→ EXERCISE DETAILS:
The part to set down runs from the first line of the data below through the line with "Redfield Bucks are", inclusive; write it exactly and leave out the pictures.

━━━━━ DATA FOR THIS TASK ━━━━━

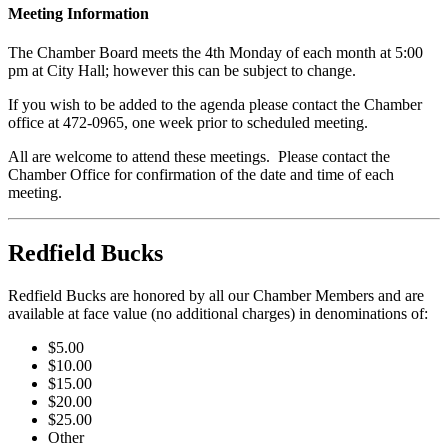
Meeting Information
The Chamber Board meets the 4th Monday of each month at 5:00
pm at City Hall; however this can be subject to change.
If you wish to be added to the agenda please contact the Chamber
office at 472-0965, one week prior to scheduled meeting.
All are welcome to attend these meetings. Please contact the
Chamber Office for confirmation of the date and time of each
meeting.
Redfield Bucks
Redfield Bucks are honored by all our Chamber Members and are
available at face value (no additional charges) in denominations of:
$5.00
$10.00
$15.00
$20.00
$25.00
Other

━━━━━

→ ANSWER BELOW:
Meeting Information
The Chamber Board meets the 4th Monday of each month at 5:00
pm at City Hall; however this can be subject to change.
If you wish to be added to the agenda please contact the Chamber
office at 472-0965, one week prior to scheduled meeting.
All are welcome to attend these meetings. Please contact the
Chamber Office for confirmation of the date and time of each
meeting.
Redfield Bucks
Redfield Bucks are honored by all our Chamber Members and are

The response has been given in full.